It's difficult to know exactly why the organisations that handle critical infrastructure choose to implement TCP/IP into such networks, but here are a few of my best guesses at their requirements for networking their control systems together:
- Need a reliable and maintainable way to interface with infrastructure equipment remotely.
- Need a way to address large amounts of equipment across a huge geographic area.
- Must be able to interface with existing computer control systems.
- Must be extensible, so that new devices can be added to the network easily.
- Must be cross-platform, so that embedded devices, different OSes and different computer systems can communicate properly.
- Must have low latency and high throughput for strong performance during critical tasks.
As far as choosing TCP/IP goes, it has a lot of good qualities:
- TCP/IP is mature, stable, fully documented, and one of the most analysed communications protocols in existence.
- TCP/IP provides strong packet ordering, corruption detection (checksums), spoofing resistance, client identification, addressing, etc. with relative ease.
- TCP/IP is patent free, and there are hundreds of open source implementations, for a large range of different processor architectures, under a variety of licenses.
- TCP/IP is available on almost every modern computer device and operating system.
- Existing network infrastructure is cheap to use, mature, reliable and self-healing.
- There are thousands of pre-existing application layer protocols that sit on top of the TCP/IP stack.
In terms of security, SSL and IPsec are two existing protocols that are designed to work with TCP/IP to provide endpoint-to-endpoint security, and both can be implemented with relative ease.
Now, to perform a proper risk assessment on such a huge block of infrastructure, I'd need some specifics. Since I don't have any, I'm just going to make a guess. At this point I'm working on conjecture alone, so don't assume my conclusions to be accurate.
Introducing networking into the infrastructure provides a huge benefit in terms of:
- Monitoring the status and health of equipment without visiting the site.
- Updating and configuring equipment remotely in a centralized fashion.
- Immediate alerting and logging on equipment failure.
- Reduced downtime of equipment due to ability to predict failure.
- Reduce maintenance and inspection costs due to centralization of data.
- Better planning through more accurate supply/demand and load statistics.
- Integration of services for better consumer experience.
The security implications are as follows:
- Every device becomes a potential security vulnerability.
- Potential for snooping in telecommunications channels.
- A hostile entity (terrorist group, enemy nation, etc.) might exploit vulnerabilities to cripple the country's infrastructure.
- Possibility for citizens to abuse/hack the system, e.g. free phone calls, free power, etc.
Part of the perceived security of the system is through obscurity. These machines are likely to run on their own proprietary control systems, and are likely to be interfaced using custom application layer protocols. Furthermore, their addresses are not catalogued or distributed anywhere. It would take a team with strong reverse engineering / pentesting skills, specialised equipment and insider knowledge to identify and break the systems. Of course, we know this has happened before with Stuxnet and SCADA control systems.
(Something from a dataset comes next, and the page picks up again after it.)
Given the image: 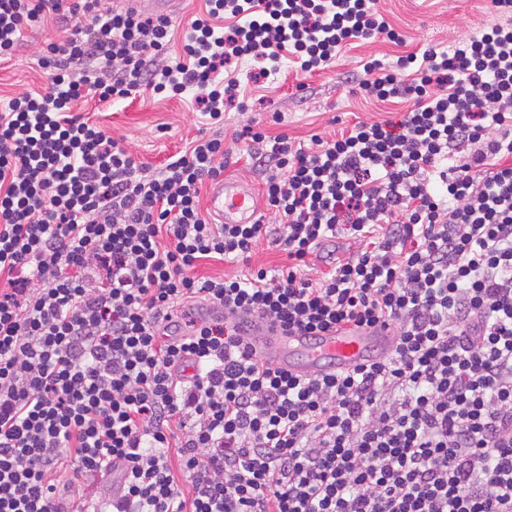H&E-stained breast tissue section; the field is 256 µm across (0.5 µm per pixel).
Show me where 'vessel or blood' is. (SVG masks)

Assuming the control systems run custom embedded systems or *nix, the potential for strong security controls is there. One would hope that a multi-billion pound (or dollar) industry would consider proper security and engage in active and frequent security reviews, but sadly this is often not the case. Without access to internal company information, there's no way to tell if such precautions have been taken.
All in all, I think the benefits do warrant the potential security risks. Having working power, gas and water is critical, and 99.9% of the time we're not going to be in a war-time situation. During normal operation, we need the ability to monitor and control everything as quickly and reliably as possible, to ensure proper operation and minimal failure rates. On the security front, the obscurity factor is a useful time delay, and any real security that has been implemented is likely to be more than enough to determine all but the most advanced persistent threats.